Jarboro studied music in New York where her exceptional ability soon became apparent. By 1921 she appeared in popular theater musicals, such as Sissle and Blake’s “Shuffle Along,” and later in James P. Johnson’s, “Running Wild.” Like many black musicians and performers, she sought more opportunity for study and experience in Europe. Under contract to the San Carlo Opera Company, Jarboro debuted in Verdi’s Aida in 1930 at the Puccini Theater in Milan, Italy.  She continued to study in France and to perform in small productions in Europe until 1932 when she returned to the United States.

In 1933 Alfredo Salmaggi, recruited her to perform Aida with the Chicago Civic Opera at the New York Hippodrome Theater. The music editor at the New York Times praised her vivid performance and her perfect Italian diction. This appearance made Jarboro the first black opera singer to perform with a major company in America.   First Lady Eleanor Roosevelt expressed gratitude to Salmaggi for introducing Jarboro and other black opera singers to the American stage in her column, “My Day,” in 1946.

Jarboro followed Aida with an outstanding performance of Seleka in Meyerbeer’s L’Africaine in New York. She also created and performed the lead role in Cameron White’s Ouanga at the Chicago Ravinia Festival. The New York Metropolitan Opera Association invited her to become a member, but when they realized she was not Italian, but Afro-Indian, they denied her membership. After a lengthy and successful career she declined membership when a second invitation was extended.

Jarboro returned to Europe where she repeated her American roles with great success.  In 1936 she created in French the starring role in Die Konigin Von Saba, at the Theatre de la Monnaie in Brussels, Belgium. Jarboro continued to perform regularly in several European countries until her return to the United States in 1941 where she often gave benefit performances and concerts at Carnegie Hall and Town Hall in New York City.  She retired from singing in 1955.  Jarboro was honored at a ceremony in Wilmington, North Carolina’s Thalian Hall in 1975, and a star in her memory was placed on the city’s Walk of Fame in 1999. Jarboro died in New York City in 1986 at the age of eighty-three. She was survived by a brother, Joseph, of Philadelphia, and a sister, Anna Gayle, of Palmetta, Florida.

──────────────────────────────

Answer these questions using the Jarboro biography:
1. In what year did Jarboro debut in Verdi's Aida at the Puccini Theater in Milan?
2. The music editor of which newspaper praised her performance at the New York Hippodrome Theater?
3. At what theater did she create the starring role in Die Konigin Von Saba in 1936?

Stored data entries
──────────────────────────────

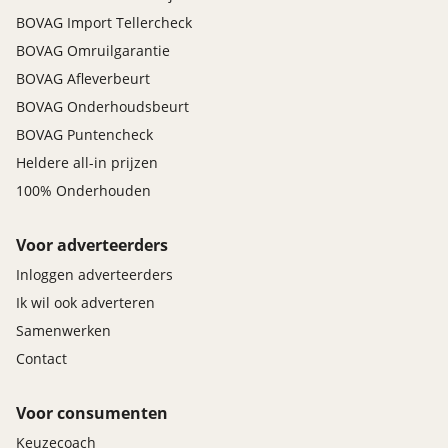
BOVAG Import Tellercheck
BOVAG Omruilgarantie
BOVAG Afleverbeurt
BOVAG Onderhoudsbeurt
BOVAG Puntencheck
Heldere all-in prijzen
100% Onderhouden
Voor adverteerders
Inloggen adverteerders
Ik wil ook adverteren
Samenwerken
Contact
Voor consumenten
Keuzecoach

──────────────────────────────

▶ **SOLUTION TO THE EXERCISE**
1. 1930
2. The New York Times
3. The Theatre de la Monnaie in Brussels, Belgium